Like Gouda cheese, yet much smoother. This is the result of manual production and a respect for ripening time. A combination that has brought De Kazerij its award-winning cheese; Flandrien.

From stirring the curd to pressing the cheese and placing it in a brine bath for four days; everything at De Kazerij is done manually. No machinery is necessary. “On the contrary,” owner Jan Desmet explains, “everything that contributes to the taste and texture of the cheese, we do by hand. We don’t want to risk anything by leaving it up to machines.”

Desmet knows his cheese; he grew up with it. His grandfather had a wholesale firm in cheese, which his father and Desmet eventually took over. It was not until 2011 that Desmet started his own cheese factory, however, with cheese produced under the watchful eye of a dairy technologist. “We started experimenting as we wanted a Gouda cheese with an extraordinary taste, the Belgium variant, so to speak.”
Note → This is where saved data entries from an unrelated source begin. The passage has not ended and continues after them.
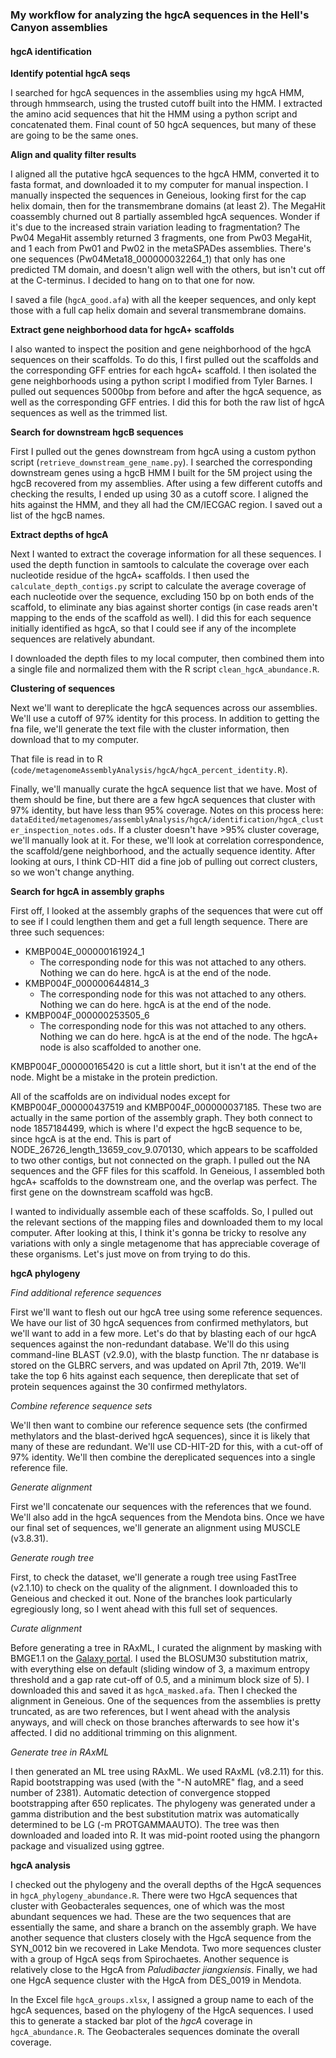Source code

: ### My workflow for analyzing the hgcA sequences in the Hell's Canyon assemblies

#### hgcA identification


**Identify potential hgcA seqs**

I searched for hgcA sequences in the assemblies using my hgcA HMM, through hmmsearch, using the trusted cutoff built into the HMM.
I extracted the amino acid sequences that hit the HMM using a python script and concatenated them.
Final count of 50 hgcA sequences, but many of these are going to be the same ones.

**Align and quality filter results**

I aligned all the putative hgcA sequences to the hgcA HMM, converted it to fasta format, and downloaded it to my computer for manual inspection.
I manually inspected the sequences in Geneious, looking first for the cap helix domain, then for the transmembrane domains (at least 2).
The MegaHit coassembly churned out 8 partially assembled hgcA sequences.
Wonder if it's due to the increased strain variation leading to fragmentation?
The Pw04 MegaHit assembly returned 3 fragments, one from Pw03 MegaHit, and 1 each from Pw01 and Pw02 in the metaSPADes assemblies.
There's one sequences (Pw04Meta18_000000032264_1) that only has one predicted TM domain, and doesn't align well with the others, but isn't cut off at the C-terminus.
I decided to hang on to that one for now.

I saved a file (`hgcA_good.afa`) with all the keeper sequences, and only kept those with a full cap helix domain and several transmembrane domains.



**Extract gene neighborhood data for hgcA+ scaffolds**

I also wanted to inspect the position and gene neighborhood of the hgcA sequences on their scaffolds.
To do this, I first pulled out the scaffolds and the corresponding GFF entries for each hgcA+ scaffold.
I then isolated the gene neighborhoods using a python script I modified from Tyler Barnes.
I pulled out sequences 5000bp from before and after the hgcA sequence, as well as the corresponding GFF entries.
I did this for both the raw list of hgcA sequences as well as the trimmed list.



**Search for downstream hgcB sequences**

First I pulled out the genes downstream from hgcA using a custom python script (`retrieve_downstream_gene_name.py`).
I searched the corresponding downstream genes using a hgcB HMM I built for the 5M project using the hgcB recovered from my assemblies.
After using a few different cutoffs and checking the results, I ended up using 30 as a cutoff score.
I aligned the hits against the HMM, and they all had the CM/IECGAC region.
I saved out a list of the hgcB names.


**Extract depths of hgcA**

Next I wanted to extract the coverage information for all these sequences.
I used the depth function in samtools to calculate the coverage over each nucleotide residue of the hgcA+ scaffolds.
I then used the `calculate_depth_contigs.py` script to calculate the average coverage of each nucleotide over the sequence, excluding 150 bp on both ends of the scaffold, to eliminate any bias against shorter contigs (in case reads aren't mapping to the ends of the scaffold as well).
I did this for each sequence initially identified as hgcA, so that I could see if any of the incomplete sequences are relatively abundant.

I downloaded the depth files to my local computer, then combined them into a single file and normalized them with the R script `clean_hgcA_abundance.R`.




**Clustering of sequences**

Next we'll want to dereplicate the hgcA sequences across our assemblies.
We'll use a cutoff of 97% identity for this process.
In addition to getting the fna file, we'll generate the text file with the cluster information, then download that to my computer.



That file is read in to R (`code/metagenomeAssemblyAnalysis/hgcA/hgcA_percent_identity.R`).

Finally, we'll manually curate the hgcA sequence list that we have.
Most of them should be fine, but there are a few hgcA sequences that cluster with 97% identity, but have less than 95% coverage.
Notes on this process here:
`dataEdited/metagenomes/assemblyAnalysis/hgcA/identification/hgcA_cluster_inspection_notes.ods`.
If a cluster doesn't have >95% cluster coverage, we'll manually look at it.
For these, we'll look at correlation correspondence, the scaffold/gene neighborhood, and the actually sequence identity.
After looking at ours, I think CD-HIT did a fine job of pulling out correct clusters, so we won't change anything.










**Search for hgcA in assembly graphs**

First off, I looked at the assembly graphs of the sequences that were cut off to see if I could lengthen them and get a full length sequence.
There are three such sequences:
- KMBP004E_000000161924_1
    - The corresponding node for this was not attached to any others. Nothing we can do here. hgcA is at the end of the node.
- KMBP004F_000000644814_3
    - The corresponding node for this was not attached to any others. Nothing we can do here. hgcA is at the end of the node.
- KMBP004F_000000253505_6
    - The corresponding node for this was not attached to any others. Nothing we can do here. hgcA is at the end of the node. The hgcA+ node is also scaffolded to another one.

KMBP004F_000000165420 is cut a little short, but it isn't at the end of the node. Might be a mistake in the protein prediction.

All of the scaffolds are on individual nodes except for KMBP004F_000000437519 and KMBP004F_000000037185.
These two are actually in the same portion of the assembly graph.
They both connect to node 1857184499, which is where I'd expect the hgcB sequence to be, since hgcA is at the end.
This is part of NODE_26726_length_13659_cov_9.070130, which appears to be scaffolded to two other contigs, but not connected on the graph.
I pulled out the NA sequences and the GFF files for this scaffold.
In Geneious, I assembled both hgcA+ scaffolds to the downstream one, and the overlap was perfect.
The first gene on the downstream scaffold was hgcB.

I wanted to individually assemble each of these scaffolds.
So, I pulled out the relevant sections of the mapping files and downloaded them to my local computer.
After looking at this, I think it's gonna be tricky to resolve any variations with only a single metagenome that has appreciable coverage of these organisms.
Let's just move on from trying to do this.








**hgcA phylogeny**

*Find additional reference sequences*

First we'll want to flesh out our hgcA tree using some reference sequences.
We have our list of 30 hgcA sequences from confirmed methylators, but we'll want to add in a few more.
Let's do that by blasting each of our hgcA sequences against the non-redundant database.
We'll do this using command-line BLAST (v2.9.0), with the blastp function.
The nr database is stored on the GLBRC servers, and was updated on April 7th, 2019.
We'll take the top 6 hits against each sequence, then dereplicate that set of protein sequences against the 30 confirmed methylators.

*Combine reference sequence sets*

We'll then want to combine our reference sequence sets (the confirmed methylators and the blast-derived hgcA sequences), since it is likely that many of these are redundant.
We'll use CD-HIT-2D for this, with a cut-off of 97% identity.
We'll then combine the dereplicated sequences into a single reference file.


*Generate alignment*

First we'll concatenate our sequences with the references that we found.
We'll also add in the hgcA sequences from the Mendota bins.
Once we have our final set of sequences, we'll generate an alignment using MUSCLE (v3.8.31).


*Generate rough tree*

First, to check the dataset, we'll generate a rough tree using FastTree (v2.1.10) to check on the quality of the alignment.
I downloaded this to Geneious and checked it out.
None of the branches look particularly egregiously long, so I went ahead with this full set of sequences.


*Curate alignment*

Before generating a tree in RAxML, I curated the alignment by masking with BMGE1.1 on the [Galaxy portal](https://galaxy.pasteur.fr/?tool_id=toolshed.pasteur.fr%2Frepos%2Fdcorreia%2Fbmge%2Fbmge%2F1.12&version=1.12&__identifer=5anq311b6rv).
I used the BLOSUM30 substitution matrix, with everything else on default (sliding window of 3, a maximum entropy threshold and a gap rate cut-off of 0.5, and a minimum block size of 5).
I downloaded this and saved it as `hgcA_masked.afa`.
Then I checked the alignment in Geneious.
One of the sequences from the assemblies is pretty truncated, as are two references, but I went ahead with the analysis anyways, and will check on those branches afterwards to see how it's affected.
I did no additional trimming on this alignment.


*Generate tree in RAxML*

I then generated an ML tree using RAxML.
We used RAxML (v8.2.11) for this.
Rapid bootstrapping was used (with the "-N autoMRE" flag, and a seed number of 2381).
Automatic detection of convergence stopped bootstrapping after 650 replicates.
The phylogeny was generated under a gamma distribution and the best substitution matrix was automatically determined to be LG (-m PROTGAMMAAUTO).
The tree was then downloaded and loaded into R. It was mid-point rooted using the phangorn package and visualized using ggtree.



**hgcA analysis**

I checked out the phylogeny and the overall depths of the HgcA sequences in `hgcA_phylogeny_abundance.R`.
There were two HgcA sequences that cluster with Geobacterales sequences, one of which was the most abundant sequences we had.
These are the two sequences that are essentially the same, and share a branch on the assembly graph.
We have another sequence that clusters closely with the HgcA sequence from the SYN_0012 bin we recovered in Lake Mendota.
Two more sequences cluster with a group of HgcA seqs from Spirochaetes.
Another sequence is relatively close to the HgcA from *Paludibacter jiangxiensis*.
Finally, we had one HgcA sequence cluster with the HgcA from DES_0019 in Mendota.

In the Excel file `hgcA_groups.xlsx`, I assigned a group name to each of the hgcA sequences, based on the phylogeny of the HgcA sequences.
I used this to generate a stacked bar plot of the *hgcA* coverage in `hgcA_abundance.R`.
The Geobacterales sequences dominate the overall coverage.
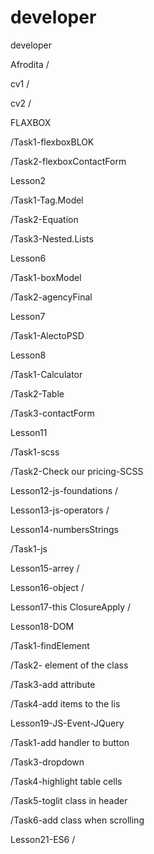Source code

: # developer
developer

Afrodita
   /

cv1
   /

cv2
   /

FLAXBOX

   /Task1-flexboxBLOK
   
   /Task2-flexboxContactForm

Lesson2

   /Task1-Tag.Model
   
   /Task2-Equation
   
   /Task3-Nested.Lists

Lesson6

   /Task1-boxModel
   
   /Task2-agencyFinal

Lesson7

   /Task1-AlectoPSD

Lesson8

   /Task1-Calculator
   
   /Task2-Table
   
   /Task3-contactForm

Lesson11

   /Task1-scss
   
   /Task2-Check our pricing-SCSS

Lesson12-js-foundations
   /

Lesson13-js-operators
   /

Lesson14-numbersStrings

   /Task1-js

Lesson15-arrey
   / 
   
Lesson16-object
   /
   
Lesson17-this ClosureApply
   /

Lesson18-DOM

   /Task1-findElement
   
   /Task2- element of the class
   
   /Task3-add attribute
   
   /Task4-add items to the lis

Lesson19-JS-Event-JQuery

   /Task1-add handler to button
   
   /Task3-dropdown
   
   /Task4-highlight table cells
   
   /Task5-toglit class in header
   
   /Task6-add class when scrolling
   
Lesson21-ES6
   /
  
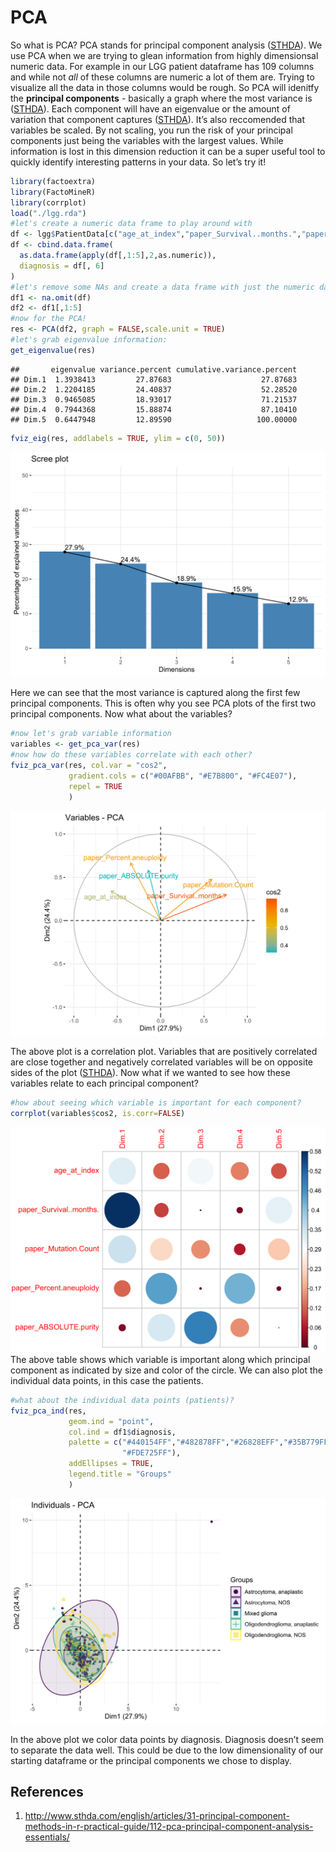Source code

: PCA
================

So what is PCA? PCA stands for principal component analysis
([STHDA](http://www.sthda.com/english/articles/31-principal-component-methods-in-r-practical-guide/112-pca-principal-component-analysis-essentials/)).
We use PCA when we are trying to glean information from highly
dimensionsal numeric data. For example in our LGG patient dataframe has
109 columns and while not *all* of these columns are numeric a lot of
them are. Trying to visualize all the data in those columns would be
rough. So PCA will idenitfy the **principal components** - basically a
graph where the most variance is
([STHDA](http://www.sthda.com/english/articles/31-principal-component-methods-in-r-practical-guide/112-pca-principal-component-analysis-essentials/)).
Each component will have an eigenvalue or the amount of variation that
component captures
([STHDA](http://www.sthda.com/english/articles/31-principal-component-methods-in-r-practical-guide/112-pca-principal-component-analysis-essentials/)).
It’s also reccomended that variables be scaled. By not scaling, you run
the risk of your principal components just being the variables with the
largest values. While information is lost in this dimension reduction it
can be a super useful tool to quickly identify interesting patterns in
your data. So let’s try it\!

``` r
library(factoextra)
library(FactoMineR)
library(corrplot)
load("./lgg.rda")
#let's create a numeric data frame to play around with
df <- lgg$PatientData[c("age_at_index","paper_Survival..months.","paper_Mutation.Count","paper_Percent.aneuploidy","paper_ABSOLUTE.purity","primary_diagnosis")]
df <- cbind.data.frame(
  as.data.frame(apply(df[,1:5],2,as.numeric)),
  diagnosis = df[, 6]
)
#let's remove some NAs and create a data frame with just the numeric data
df1 <- na.omit(df)
df2 <- df1[,1:5]
#now for the PCA!
res <- PCA(df2, graph = FALSE,scale.unit = TRUE)
#let's grab eigenvalue information:
get_eigenvalue(res)
```

    ##       eigenvalue variance.percent cumulative.variance.percent
    ## Dim.1  1.3938413         27.87683                    27.87683
    ## Dim.2  1.2204185         24.40837                    52.28520
    ## Dim.3  0.9465085         18.93017                    71.21537
    ## Dim.4  0.7944368         15.88874                    87.10410
    ## Dim.5  0.6447948         12.89590                   100.00000

``` r
fviz_eig(res, addlabels = TRUE, ylim = c(0, 50))
```

![](pca_files/figure-gfm/pca-1.svg)<!-- -->

Here we can see that the most variance is captured along the first few
principal components. This is often why you see PCA plots of the first
two principal components. Now what about the variables?

``` r
#now let's grab variable information
variables <- get_pca_var(res)
#now how do these variables correlate with each other?
fviz_pca_var(res, col.var = "cos2",
             gradient.cols = c("#00AFBB", "#E7B800", "#FC4E07"), 
             repel = TRUE 
             )
```

![](pca_files/figure-gfm/pca1-1.svg)<!-- --> 

The above plot is a
correlation plot. Variables that are positively correlated are close
together and negatively correlated variables will be on opposite sides
of the plot
([STHDA](http://www.sthda.com/english/articles/31-principal-component-methods-in-r-practical-guide/112-pca-principal-component-analysis-essentials/)).
Now what if we wanted to see how these variables relate to each
principal component?

``` r
#how about seeing which variable is important for each component?
corrplot(variables$cos2, is.corr=FALSE)
```

![](pca_files/figure-gfm/pca2-1.svg)<!-- --> The above table shows which
variable is important along which principal component as indicated by
size and color of the circle. We can also plot the individual data
points, in this case the patients.

``` r
#what about the individual data points (patients)?
fviz_pca_ind(res,
             geom.ind = "point", 
             col.ind = df1$diagnosis,
             palette = c("#440154FF","#482878FF","#26828EFF","#35B779FF",
                         "#FDE725FF"),
             addEllipses = TRUE, 
             legend.title = "Groups"
             )
```

![](pca_files/figure-gfm/pca3-1.svg)<!-- -->

In the above plot we color data points by diagnosis. Diagnosis doesn’t
seem to separate the data well. This could be due to the low
dimensionality of our starting dataframe or the principal components we
chose to display.

## References

1.  <http://www.sthda.com/english/articles/31-principal-component-methods-in-r-practical-guide/112-pca-principal-component-analysis-essentials/>
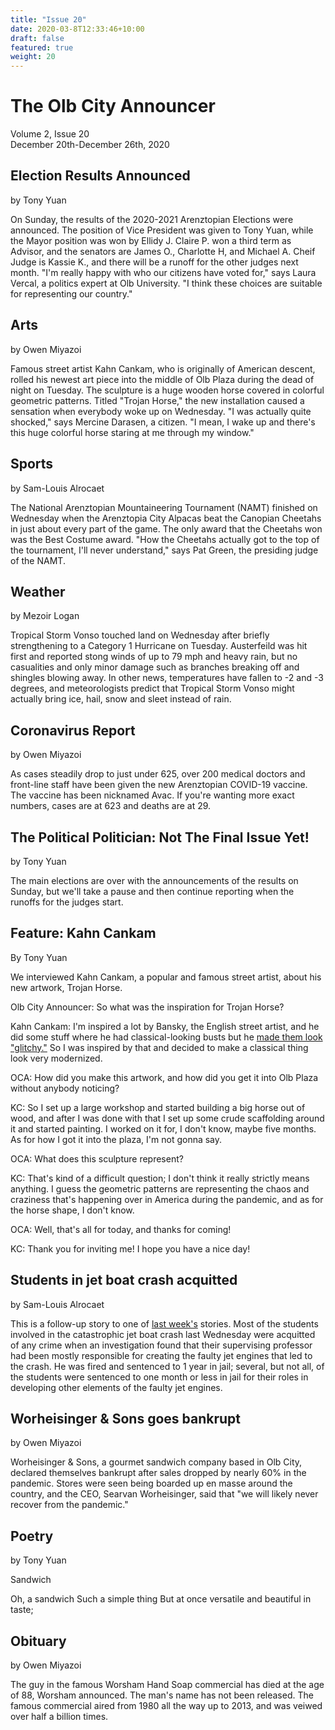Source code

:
 ```yaml
---
title: "Issue 20"
date: 2020-03-8T12:33:46+10:00
draft: false
featured: true
weight: 20
---
```


# The Olb City Announcer
Volume 2, Issue 20    
December 20th-December 26th, 2020

## Election Results Announced
by Tony Yuan

On Sunday, the results of the 2020-2021 Arenztopian Elections were announced. The position of Vice President was given to Tony Yuan, while the Mayor position was won by Ellidy J. Claire P. won a third term as Advisor, and the senators are James O., Charlotte H, and Michael A. Cheif Judge is Kassie K., and there will be a runoff for the other judges next month. "I'm really happy with who our citizens have voted for," says Laura Vercal, a politics expert at Olb University. "I think these choices are suitable for representing our country."

## Arts
by Owen Miyazoi

Famous street artist Kahn Cankam, who is originally of American descent, rolled his newest art piece into the middle of Olb Plaza during the dead of night on Tuesday. The sculpture is a huge wooden horse covered in colorful geometric patterns. Titled "Trojan Horse," the new installation caused a sensation when everybody woke up on Wednesday. "I was actually quite shocked," says Mercine Darasen, a citizen. "I mean, I wake up and there's this huge colorful horse staring at me through my window." 

## Sports
by Sam-Louis Alrocaet

The National Arenztopian Mountaineering Tournament (NAMT) finished on Wednesday when the Arenztopia City Alpacas beat the Canopian Cheetahs in just about every part of the game. The only award that the Cheetahs won was the Best Costume award. "How the Cheetahs actually got to the top of the tournament, I'll never understand," says Pat Green, the presiding judge of the NAMT.

## Weather
by Mezoir Logan 

Tropical Storm Vonso touched land on Wednesday after briefly strengthening to a Category 1 Hurricane on Tuesday. Austerfeild was hit first and reported stong winds of up to 79 mph and heavy rain, but no casualities and only minor damage such as branches breaking off and shingles blowing away. In other news, temperatures have fallen to -2 and -3 degrees, and meteorologists predict that Tropical Storm Vonso might actually bring ice, hail, snow and sleet instead of rain.

## Coronavirus Report
by Owen Miyazoi

As cases steadily drop to just under 625, over 200 medical doctors and front-line staff have been given the new Arenztopian COVID-19 vaccine. The vaccine has been nicknamed Avac. If you're wanting more exact numbers, cases are at 623 and deaths are at 29.

## The Political Politician: Not The Final Issue Yet!
by Tony Yuan

The main elections are over with the announcements of the results on Sunday, but we'll take a pause and then continue reporting when the runoffs for the judges start.

## Feature: Kahn Cankam
By Tony Yuan

We interviewed Kahn Cankam, a popular and famous street artist, about his new artwork, Trojan Horse.

Olb City Announcer: So what was the inspiration for Trojan Horse?

Kahn Cankam: I'm inspired a lot by Bansky, the English street artist, and he did some stuff where he had classical-looking busts but he [made them look "glitchy."](https://mymodernmet.com/wp/wp-content/uploads/archive/5POsppGFcnlAXKqJ1uX2_1082085663.jpeg) So I was inspired by that and decided to make a classical thing look very modernized.

OCA: How did you make this artwork, and how did you get it into Olb Plaza without anybody noticing?

KC: So I set up a large workshop and started building a big horse out of wood, and after I was done with that I set up some crude scaffolding around it and started painting. I worked on it for, I don't know, maybe five months. As for how I got it into the plaza, I'm not gonna say.

OCA: What does this sculpture represent? 

KC: That's kind of a difficult question; I don't think it really strictly means anything. I guess the geometric patterns are representing the chaos and craziness that's happening over in America during the pandemic, and as for the horse shape, I don't know.

OCA: Well, that's all for today, and thanks for coming!

KC: Thank you for inviting me! I hope you have a nice day!

## Students in jet boat crash acquitted
by Sam-Louis Alrocaet

This is a follow-up story to one of [last week's](https://www.arenztopia.com/news/issue-19/) stories. Most of the students involved in the catastrophic jet boat crash last Wednesday were acquitted of any crime when an investigation found that their supervising professor had been mostly responsible for creating the faulty jet engines that led to the crash. He was fired and sentenced to 1 year in jail; several, but not all, of the students were sentenced to one month or less in jail for their roles in developing other elements of the faulty jet engines.

## Worheisinger & Sons goes bankrupt
by Owen Miyazoi

Worheisinger & Sons, a gourmet sandwich company based in Olb City, declared themselves bankrupt after sales dropped by nearly 60% in the pandemic. Stores were seen being boarded up en masse around the country, and the CEO, Searvan Worheisinger, said that "we will likely never recover from the pandemic."

## Poetry 
by Tony Yuan

Sandwich

Oh, a sandwich
Such a simple thing
But at once versatile and beautiful
in taste;

## Obituary
by Owen Miyazoi

The guy in the famous Worsham Hand Soap commercial has died at the age of 88, Worsham announced. The man's name has not been released. The famous commercial aired from 1980 all the way up to 2013, and was veiwed over half a billion times.
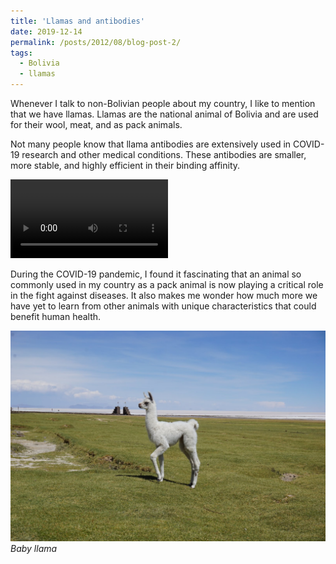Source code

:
 ```yaml
---
title: 'Llamas and antibodies'
date: 2019-12-14
permalink: /posts/2012/08/blog-post-2/
tags:
  - Bolivia
  - llamas
---
```


Whenever I talk to non-Bolivian people about my country, I like to mention that we have llamas. Llamas are the national animal of Bolivia and are used for their wool, meat, and as pack animals.  

Not many people know that llama antibodies are extensively used in COVID-19 research and other medical conditions. These antibodies are smaller, more stable, and highly efficient in their binding affinity.  

<video width="50%" heigth="50%" controls>
  <source src="/images/VID_20191215_181320.mp4" type="video/mp4">
</video>


During the COVID-19 pandemic, I found it fascinating that an animal so commonly used in my country as a pack animal is now playing a critical role in the fight against diseases. It also makes me wonder how much more we have yet to learn from other animals with unique characteristics that could benefit human health.  

![Llamas in Bolivia](/images/DSC03277.JPG)
*Baby llama*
No less than 45 experiments were done, good for 15 different kinds of cheese. “After number nine we were pretty much sure that we had found the perfect one, but to be sure, we kept on trying.” That number nine turned into Flandrien, a name Desmet came up with during a bike ride. “Flandrien is actually a cyclist with character and perseverance. Just like our cheese is one with character.” Confirmation of finding the right recipe was handed to De Kazerij a year later, when Flandrien was crowned the best cheese in the world during the World Cheese Awards. It is not just the manual way of producing that makes this an award-winning cheese. It also has to do with respect for the ripening time. “We never rush. Our mature cheese ripens for six months, that’s more than a regular mature Gouda. The old version of Flandrien ripens for 12 and the Grand Cru 18 months. This gives the cheese a truly unique taste. We’re slow cheesemakers. You can even go so far as to say Flandrien is ‘slow cheese’.”